It is a fact that when a politician says something you must carefully analyze why it was said. The grander the statement the closer the scrutiny must be. This is because messianic visions and courageous vows are not usually followed by accompanying actions. Unfortunately, in the happy coincidence that deed matches rhetoric, it is often when implementing xenophobic immigration policies, proclaiming new infringements on civil liberties or trumpeting new crusades against the oppressed.
Tony Blair is, perhaps, more prone than most to discrepancies in promise and delivery. But his recent war mongering towards Iraq has the ring of sincerity and there is a sad inevitability about Blair’s involvement in Bush’s war.
The press statements from Downing Street, the diplomatic language and the direct message from Blair himself all point in one direction: Baghdad. In this, the honest Tommy is merely running after the advancing US forces, such is the certainty that Bush will launch war against Iraq before the year is out. Of course, the attack will not have anything to do with tackling the issue of terrorism, in spite of the best efforts of the US and UK administrations to seamlessly extend the ‘war’ on Al-Qaeda to ‘rogue states’.
Ideological opposition, geopolitics, oil and extension of the US Empire are the real driving forces behind the belligerence and eventual attack. It should be understood within the context of world history since World War II, where the US has fought ‘evil’ enemies (‘communism’, ‘rogue states’, and ‘terrorism’) as a thin veil to cover its imperial ambition. So where does Tony fit in?
It appears that Mr Blair has decided to throw his lot in with the US in their mission to “save western civilisation”. Blair’s actual beliefs are hard to pinpoint, if they exist at all. However, for British critics of the war, Blair’s motivations are largely irrelevant. The 18th century philosopher Helvétius thought that it did not matter whether those who prevented happiness where actually malicious, ignorant or idealistic fools. Maybe, Blair genuinely believes that war on Iraq will benefit its citizens and the region as a whole. Maybe, Blair is simply doing the Empire’s bidding. Whatever, the results would be the same; innocent civilians will die, and stability in the Middle East threatened.

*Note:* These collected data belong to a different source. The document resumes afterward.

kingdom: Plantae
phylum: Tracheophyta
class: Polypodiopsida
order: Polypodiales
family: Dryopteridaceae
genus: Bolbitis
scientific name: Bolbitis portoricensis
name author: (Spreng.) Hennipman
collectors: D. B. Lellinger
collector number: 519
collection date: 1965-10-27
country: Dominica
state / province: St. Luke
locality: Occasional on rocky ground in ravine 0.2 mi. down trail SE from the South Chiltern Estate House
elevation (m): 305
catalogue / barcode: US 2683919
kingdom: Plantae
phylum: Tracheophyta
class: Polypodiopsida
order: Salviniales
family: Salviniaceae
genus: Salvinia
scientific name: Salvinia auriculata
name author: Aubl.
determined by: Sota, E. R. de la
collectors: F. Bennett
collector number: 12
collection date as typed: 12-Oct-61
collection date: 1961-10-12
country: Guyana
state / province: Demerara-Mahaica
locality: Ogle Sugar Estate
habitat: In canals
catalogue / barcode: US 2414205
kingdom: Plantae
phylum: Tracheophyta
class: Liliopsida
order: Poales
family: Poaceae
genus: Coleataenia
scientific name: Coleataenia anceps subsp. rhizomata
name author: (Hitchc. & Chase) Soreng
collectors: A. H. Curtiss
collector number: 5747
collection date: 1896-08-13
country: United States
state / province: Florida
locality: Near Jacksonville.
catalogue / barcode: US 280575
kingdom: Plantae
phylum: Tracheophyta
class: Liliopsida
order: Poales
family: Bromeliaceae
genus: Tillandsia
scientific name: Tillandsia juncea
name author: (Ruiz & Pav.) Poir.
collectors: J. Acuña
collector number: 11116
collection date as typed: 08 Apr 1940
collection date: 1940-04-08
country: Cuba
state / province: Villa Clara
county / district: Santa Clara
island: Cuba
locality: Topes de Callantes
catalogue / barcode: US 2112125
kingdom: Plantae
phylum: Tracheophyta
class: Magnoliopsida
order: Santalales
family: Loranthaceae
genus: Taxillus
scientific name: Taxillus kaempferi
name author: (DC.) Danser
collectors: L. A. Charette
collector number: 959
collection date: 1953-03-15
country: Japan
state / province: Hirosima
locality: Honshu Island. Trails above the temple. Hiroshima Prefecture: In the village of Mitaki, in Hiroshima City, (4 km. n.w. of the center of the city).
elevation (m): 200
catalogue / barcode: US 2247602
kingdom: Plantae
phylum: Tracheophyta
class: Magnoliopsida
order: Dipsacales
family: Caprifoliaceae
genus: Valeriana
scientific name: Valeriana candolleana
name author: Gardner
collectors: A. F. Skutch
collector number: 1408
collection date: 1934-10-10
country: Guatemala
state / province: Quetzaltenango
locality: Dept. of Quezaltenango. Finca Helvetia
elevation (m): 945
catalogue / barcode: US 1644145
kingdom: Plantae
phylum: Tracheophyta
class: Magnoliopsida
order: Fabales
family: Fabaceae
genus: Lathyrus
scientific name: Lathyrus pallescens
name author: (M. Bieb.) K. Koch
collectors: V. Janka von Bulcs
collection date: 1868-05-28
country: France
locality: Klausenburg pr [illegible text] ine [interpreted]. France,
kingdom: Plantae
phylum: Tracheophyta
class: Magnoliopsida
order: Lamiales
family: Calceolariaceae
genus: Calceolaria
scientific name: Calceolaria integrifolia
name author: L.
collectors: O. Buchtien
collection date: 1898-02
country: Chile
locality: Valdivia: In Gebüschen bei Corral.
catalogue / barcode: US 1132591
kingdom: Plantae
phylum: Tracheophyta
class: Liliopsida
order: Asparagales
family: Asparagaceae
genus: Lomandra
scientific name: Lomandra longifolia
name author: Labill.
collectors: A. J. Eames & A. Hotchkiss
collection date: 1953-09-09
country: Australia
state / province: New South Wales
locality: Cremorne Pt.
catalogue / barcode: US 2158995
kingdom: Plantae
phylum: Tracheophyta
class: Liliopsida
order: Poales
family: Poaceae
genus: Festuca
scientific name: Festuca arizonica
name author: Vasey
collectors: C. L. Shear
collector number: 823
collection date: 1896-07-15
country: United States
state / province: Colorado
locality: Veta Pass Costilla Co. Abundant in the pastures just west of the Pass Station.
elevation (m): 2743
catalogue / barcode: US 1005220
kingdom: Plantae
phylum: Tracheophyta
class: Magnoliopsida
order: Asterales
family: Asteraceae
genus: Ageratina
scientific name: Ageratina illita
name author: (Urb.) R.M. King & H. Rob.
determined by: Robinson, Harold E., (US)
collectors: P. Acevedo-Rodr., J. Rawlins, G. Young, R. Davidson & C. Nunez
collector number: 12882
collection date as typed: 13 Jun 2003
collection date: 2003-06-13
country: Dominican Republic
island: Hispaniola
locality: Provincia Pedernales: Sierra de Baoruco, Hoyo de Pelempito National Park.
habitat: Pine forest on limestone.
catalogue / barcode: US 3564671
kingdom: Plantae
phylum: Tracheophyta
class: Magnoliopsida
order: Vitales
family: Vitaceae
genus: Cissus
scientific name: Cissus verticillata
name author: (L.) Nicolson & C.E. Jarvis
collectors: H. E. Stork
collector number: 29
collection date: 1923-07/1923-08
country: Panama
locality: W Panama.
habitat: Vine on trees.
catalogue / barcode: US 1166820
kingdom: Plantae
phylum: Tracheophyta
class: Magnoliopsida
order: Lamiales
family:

Now is the time for Members of Parliament and the general public in Britain to make their opposition very clear to Tony Blair. It is pointless to appeal to his humanity; a Damascene conversion from the ideology of ‘destroying the village to save it’/ ‘bombing them out of their burqas’ is unlikely.
Rather, let us remind him that he is actually an elected representative of the British people. Bombing Iraq will cost him votes and allegiances. The prospect of orphaned Iraqi children will not change Blair’s mind. But losing an election might.